# Rosewater as dilution liquid



## herackonchiasa (Oct 14, 2014)

Has anyone else ever diluted their liquid soap base with 100% rose water ? I dont mean using it to dissolve koh in. I mean having the finished paste dissolve in an arbitrary amount of rose water , with rosewater being the only liquid the paste is being dissolved in. Anyone ? ?? & if you dont mind, may I know the results?


----------



## herackonchiasa (Oct 14, 2014)

Anyone? ??


----------



## IrishLass (Oct 14, 2014)

I haven't, but I don't see why it couldn't be done.

 IrishLass


----------



## herackonchiasa (Oct 14, 2014)

I asked because I made a base comprising of coconut, mct, and castor oils only.  I divided the base into three 19oz batches , and added 11oz each of coconut milk, rosewater,  and distilled water, respectively.

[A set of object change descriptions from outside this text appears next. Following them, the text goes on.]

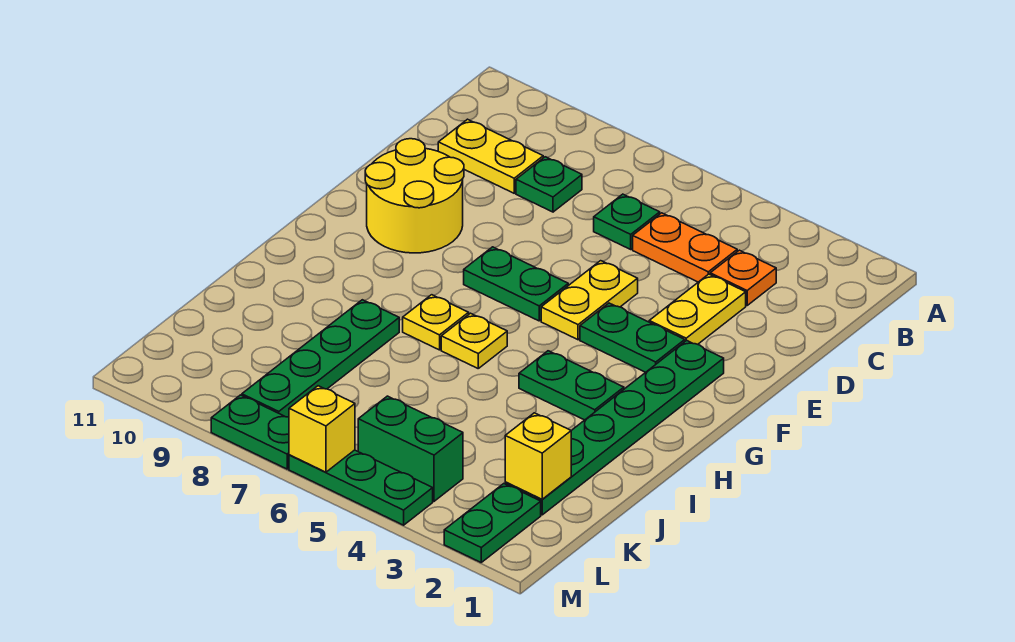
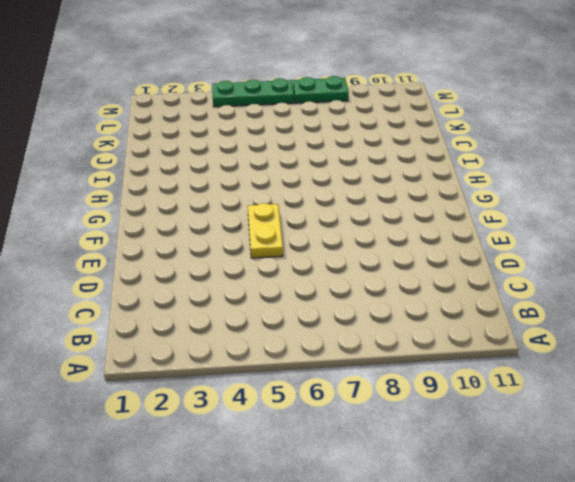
none -> orange 1x1 plate [710,250,776,305]
none -> orange 1x2 plate [633,213,737,282]
none -> green 1x1 plate [594,194,660,249]

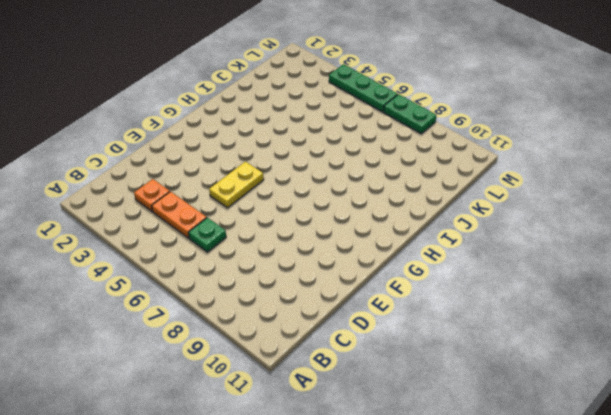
none -> green 1x1 plate [516,157,582,212]
none -> yellow 1x2 plate [438,119,543,193]
none -> yellow 1x2 plate [649,274,746,344]

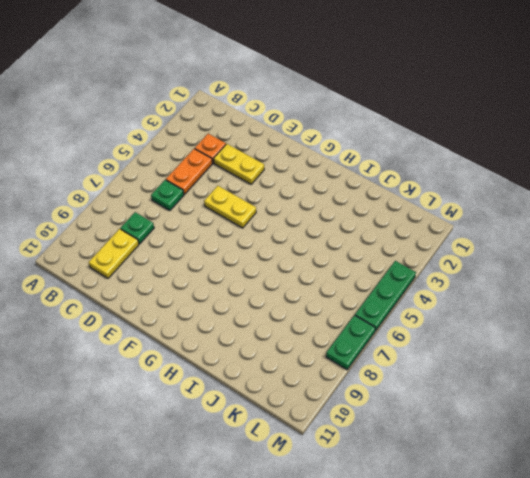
none -> yellow 2x2 round brick [365,139,464,253]
none -> green 1x6 plate [505,340,724,515]
none -> green 1x2 plate [580,303,685,372]

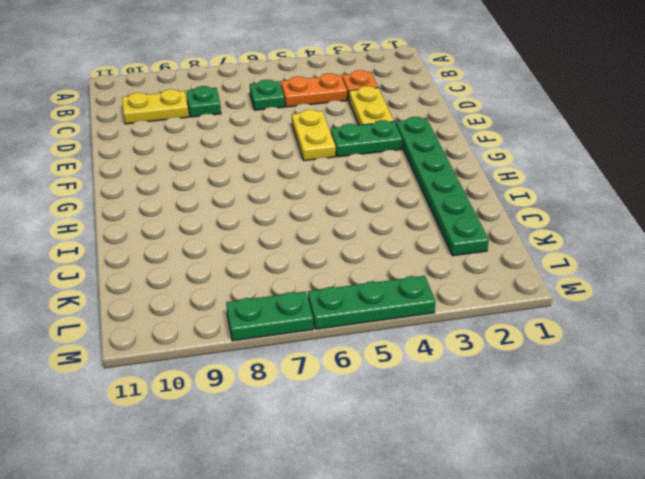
none -> yellow 2x2 round brick [365,139,464,253]
none -> green 1x2 plate [464,247,568,321]
none -> green 1x2 plate [519,351,624,420]

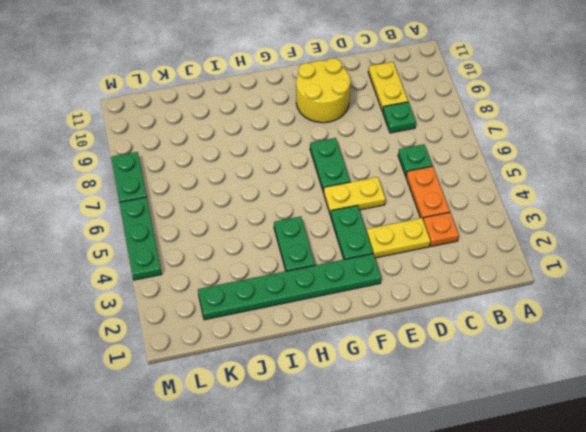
none -> yellow 1x1 plate [441,313,507,368]
none -> yellow 1x1 plate [403,295,469,350]
none -> green 1x4 plate [242,300,399,417]

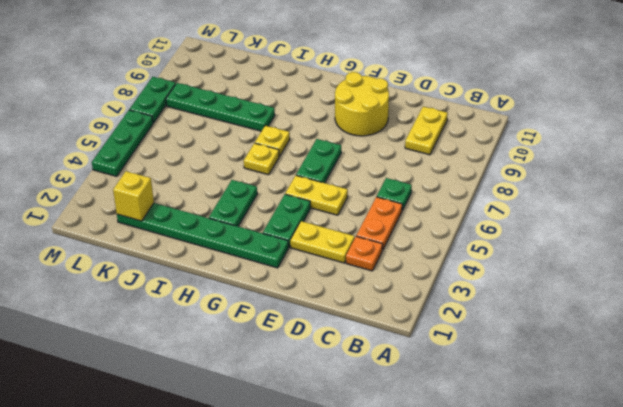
none -> green 1x1 plate [516,157,582,212]
none -> green 1x2 plate [444,484,541,562]
none -> green 1x2 brick [358,396,463,501]

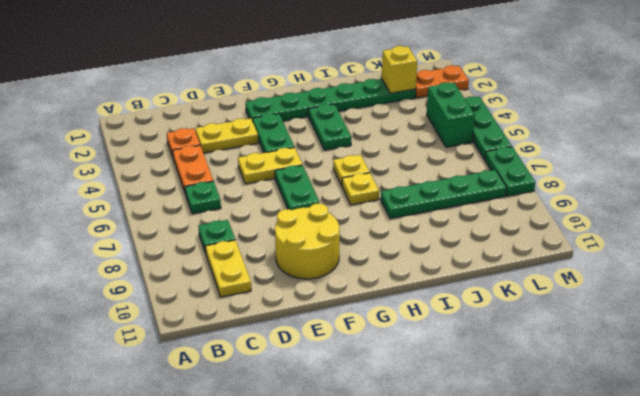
orange 1x2 plate [415,65,469,98] -> green 1x2 plate [444,484,541,562]
none -> yellow 1x1 brick [289,386,355,472]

With some ps80 for the coconut milk dilution. An experiment.  But I wanted to see if anyone else had done it before.


----------



## FGOriold (Oct 14, 2014)

Anytime you use anything other than distilled or similar water for dilution you are creating an environment for rancidity and growth of nasties.  I would not use milks at all for dilution-  all or part.  Botanicals are "bug food" too - so be very careful and consider preservatives.


----------



## herackonchiasa (Oct 14, 2014)

FGOriold said:


> Anytime you use anything other than distilled or similar water for dilution you are creating an environment for rancidity and growth of nasties.  I would not use milks at all for dilution-  all or part.  Botanicals are "bug food" too - so be very careful and consider preservatives.



Speaking of that I did forget to put that I used optiphen as a preservative . In all three batches. I was so focused on the dilution part of the experiment when explaining.


----------



## herackonchiasa (Oct 14, 2014)

But duly noted FGOriold


----------



## FGOriold (Oct 14, 2014)

Please note that optiphen may not be an appropriate preservative for liquid soap as it is currently listed by the manufacturer as being effective up to a pH of 8.  Liquid Soap will have a pH that is higher than that.


----------



## herackonchiasa (Oct 14, 2014)

FGOriold said:


> Please note that optiphen may not be an appropriate preservative for liquid soap as it is currently listed by the manufacturer as being effective up to a pH of 8.  Liquid Soap will have a pH that is higher than that.



What are good preservatives for ph above 8?


----------



## FGOriold (Oct 14, 2014)

Suttocide A is the only one that I am aware of in the US that is effective in a higher pH (up to 12).  I have been told that the formaldehyde releasers (liquid germall) would also work, even though the manufacturer also indicates an upper pH limit of 8.  Note that Suttocide A will react with citral (a component in many citrus EO's and in various FO's) and will turn your soap into varying shades of pink.


----------



## herackonchiasa (Oct 14, 2014)

FGOriold said:


> Suttocide A is the only one that I am aware of in the US that is effective in a higher pH (up to 12).  I have been told that the formaldehyde releasers (liquid germall) would also work, even though the manufacturer also indicates an upper pH limit of 8.  Note that Suttocide A will react with citral (a component in many citrus EO's and in various FO's) and will turn your soap into varying shades of pink.



Thank you so much . Knowledge is power. Off to buy some now !


----------